#### YOUR TASK
Render every line of the data exactly as written, and leave out the pictures.

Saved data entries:
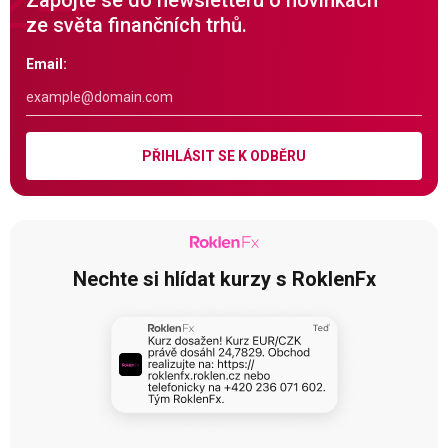
Zapojte se do newsletteru o novinkách
ze světa finančních trhů.
Email:
PŘIHLÁSIT SE K ODBĚRU
Nechte si hlídat kurzy s RoklenFx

#### ANSWER TO THIS PROBLEM
Zapojte se do newsletteru o novinkách
ze světa finančních trhů.
Email:
PŘIHLÁSIT SE K ODBĚRU
Nechte si hlídat kurzy s RoklenFx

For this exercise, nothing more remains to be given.